About this task:
Write out the text of all the records again, replacing every "Système parlementaire" with "Régime parlementaire" and leaving everything else unchanged, and leave the pictures out of your answer.
___ Information given ___
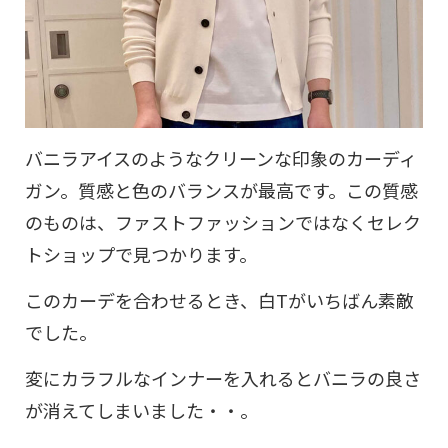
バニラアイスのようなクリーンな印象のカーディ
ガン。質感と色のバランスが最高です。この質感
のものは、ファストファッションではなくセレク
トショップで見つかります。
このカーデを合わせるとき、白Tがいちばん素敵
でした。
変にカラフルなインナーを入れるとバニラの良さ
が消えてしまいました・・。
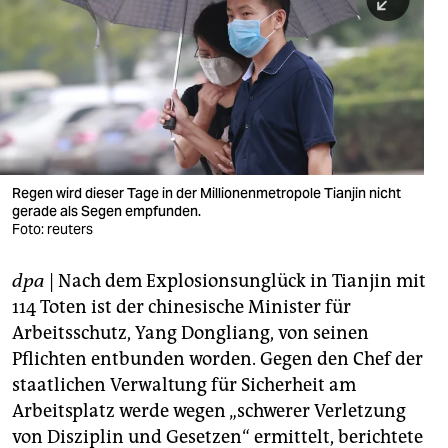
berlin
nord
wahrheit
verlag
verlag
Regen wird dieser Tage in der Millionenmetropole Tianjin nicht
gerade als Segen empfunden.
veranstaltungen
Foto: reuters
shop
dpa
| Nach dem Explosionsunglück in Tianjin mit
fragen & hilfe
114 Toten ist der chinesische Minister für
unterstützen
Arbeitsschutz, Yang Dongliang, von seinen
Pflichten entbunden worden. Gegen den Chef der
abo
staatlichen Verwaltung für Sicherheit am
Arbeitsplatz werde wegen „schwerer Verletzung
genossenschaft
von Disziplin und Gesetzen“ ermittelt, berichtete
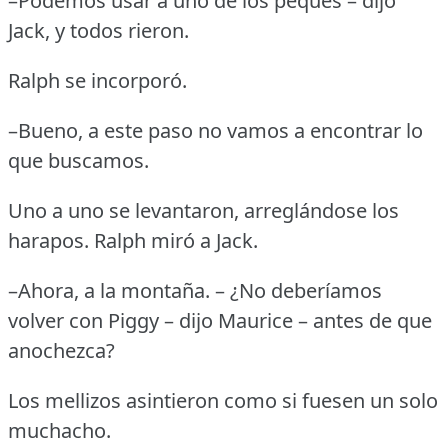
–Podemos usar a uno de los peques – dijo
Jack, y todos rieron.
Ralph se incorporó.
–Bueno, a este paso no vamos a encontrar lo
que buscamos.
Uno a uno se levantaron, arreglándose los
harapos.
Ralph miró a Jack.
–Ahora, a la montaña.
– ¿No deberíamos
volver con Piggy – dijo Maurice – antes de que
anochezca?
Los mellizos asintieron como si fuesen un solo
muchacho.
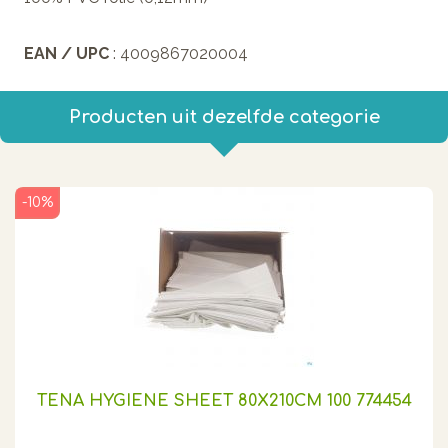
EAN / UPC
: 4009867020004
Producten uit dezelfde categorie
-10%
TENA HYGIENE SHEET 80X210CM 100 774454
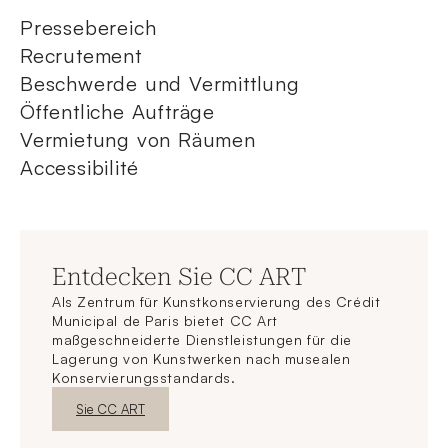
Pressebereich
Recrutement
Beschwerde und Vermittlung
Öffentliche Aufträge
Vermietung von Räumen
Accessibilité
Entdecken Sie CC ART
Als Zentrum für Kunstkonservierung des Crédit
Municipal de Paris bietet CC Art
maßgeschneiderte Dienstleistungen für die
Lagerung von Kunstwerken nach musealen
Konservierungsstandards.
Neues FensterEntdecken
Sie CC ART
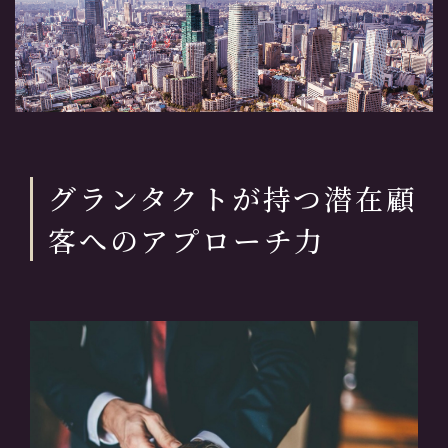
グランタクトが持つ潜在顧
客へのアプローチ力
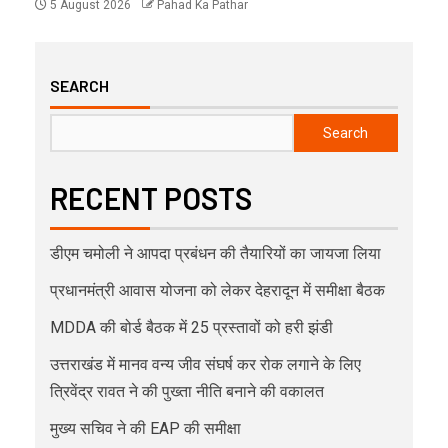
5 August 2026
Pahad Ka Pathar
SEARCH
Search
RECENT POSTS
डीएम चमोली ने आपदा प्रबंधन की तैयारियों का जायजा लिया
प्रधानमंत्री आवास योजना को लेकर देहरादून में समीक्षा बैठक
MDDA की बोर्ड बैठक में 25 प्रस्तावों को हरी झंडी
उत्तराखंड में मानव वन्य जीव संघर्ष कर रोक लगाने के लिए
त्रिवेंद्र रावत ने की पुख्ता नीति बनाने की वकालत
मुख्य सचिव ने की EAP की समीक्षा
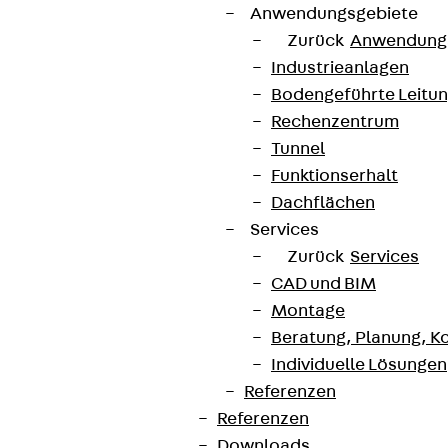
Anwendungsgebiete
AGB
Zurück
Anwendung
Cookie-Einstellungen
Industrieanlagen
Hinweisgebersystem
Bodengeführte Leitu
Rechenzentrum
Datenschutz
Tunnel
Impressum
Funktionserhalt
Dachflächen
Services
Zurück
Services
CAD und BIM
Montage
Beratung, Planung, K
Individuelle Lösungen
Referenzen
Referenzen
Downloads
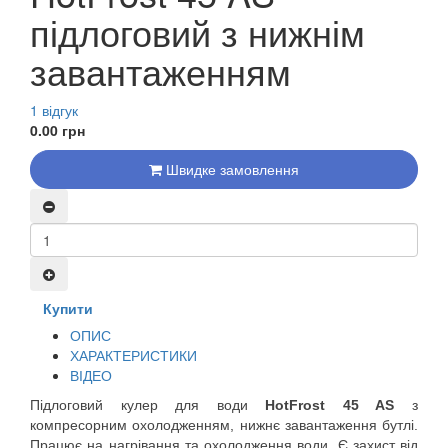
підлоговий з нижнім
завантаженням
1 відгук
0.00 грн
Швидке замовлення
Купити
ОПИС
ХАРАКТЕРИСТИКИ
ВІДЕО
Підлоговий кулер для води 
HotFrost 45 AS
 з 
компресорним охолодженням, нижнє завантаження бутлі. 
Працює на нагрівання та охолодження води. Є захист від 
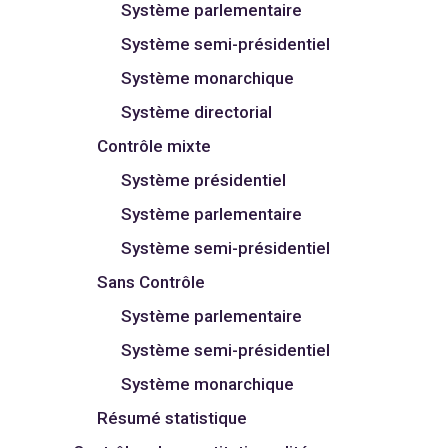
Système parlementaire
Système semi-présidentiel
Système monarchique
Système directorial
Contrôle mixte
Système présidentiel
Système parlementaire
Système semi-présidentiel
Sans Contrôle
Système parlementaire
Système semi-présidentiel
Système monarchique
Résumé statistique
___
Solution for this task:
バニラアイスのようなクリーンな印象のカーディ
ガン。質感と色のバランスが最高です。この質感
のものは、ファストファッションではなくセレク
トショップで見つかります。
このカーデを合わせるとき、白Tがいちばん素敵
でした。
変にカラフルなインナーを入れるとバニラの良さ
が消えてしまいました・・。
berlin
nord
wahrheit
verlag
verlag
Regen wird dieser Tage in der Millionenmetropole Tianjin nicht
gerade als Segen empfunden.
veranstaltungen
Foto: reuters
shop
dpa
| Nach dem Explosionsunglück in Tianjin mit
fragen & hilfe
114 Toten ist der chinesische Minister für
unterstützen
Arbeitsschutz, Yang Dongliang, von seinen
Pflichten entbunden worden. Gegen den Chef der
abo
staatlichen Verwaltung für Sicherheit am
Arbeitsplatz werde wegen „schwerer Verletzung
genossenschaft
von Disziplin und Gesetzen“ ermittelt, berichtete
–Podemos usar a uno de los peques – dijo
Jack, y todos rieron.
Ralph se incorporó.
–Bueno, a este paso no vamos a encontrar lo
que buscamos.
Uno a uno se levantaron, arreglándose los
harapos.
Ralph miró a Jack.
–Ahora, a la montaña.
– ¿No deberíamos
volver con Piggy – dijo Maurice – antes de que
anochezca?
Los mellizos asintieron como si fuesen un solo
muchacho.
EAN / UPC
: 4009867020004
Producten uit dezelfde categorie
-10%
TENA HYGIENE SHEET 80X210CM 100 774454
Pressebereich
Recrutement
Beschwerde und Vermittlung
Öffentliche Aufträge
Vermietung von Räumen
Accessibilité
Entdecken Sie CC ART
Als Zentrum für Kunstkonservierung des Crédit
Municipal de Paris bietet CC Art
maßgeschneiderte Dienstleistungen für die
Lagerung von Kunstwerken nach musealen
Konservierungsstandards.
Neues FensterEntdecken
Sie CC ART
グランタクトが持つ潜在顧
客へのアプローチ力
5 August 2026
Pahad Ka Pathar
SEARCH
Search
RECENT POSTS
डीएम चमोली ने आपदा प्रबंधन की तैयारियों का जायजा लिया
प्रधानमंत्री आवास योजना को लेकर देहरादून में समीक्षा बैठक
MDDA की बोर्ड बैठक में 25 प्रस्तावों को हरी झंडी
उत्तराखंड में मानव वन्य जीव संघर्ष कर रोक लगाने के लिए
त्रिवेंद्र रावत ने की पुख्ता नीति बनाने की वकालत
मुख्य सचिव ने की EAP की समीक्षा
Anwendungsgebiete
AGB
Zurück
Anwendung
Cookie-Einstellungen
Industrieanlagen
Hinweisgebersystem
Bodengeführte Leitu
Rechenzentrum
Datenschutz
Tunnel
Impressum
Funktionserhalt
Dachflächen
Services
Zurück
Services
CAD und BIM
Montage
Beratung, Planung, K
Individuelle Lösungen
Referenzen
Referenzen
Downloads
підлоговий з нижнім
завантаженням
1 відгук
0.00 грн
Швидке замовлення
Купити
ОПИС
ХАРАКТЕРИСТИКИ
ВІДЕО
Підлоговий кулер для води 
HotFrost 45 AS
 з 
компресорним охолодженням, нижнє завантаження бутлі. 
Працює на нагрівання та охолодження води. Є захист від 
Régime parlementaire
Système semi-présidentiel
Système monarchique
Système directorial
Contrôle mixte
Système présidentiel
Régime parlementaire
Système semi-présidentiel
Sans Contrôle
Régime parlementaire
Système semi-présidentiel
Système monarchique
Résumé statistique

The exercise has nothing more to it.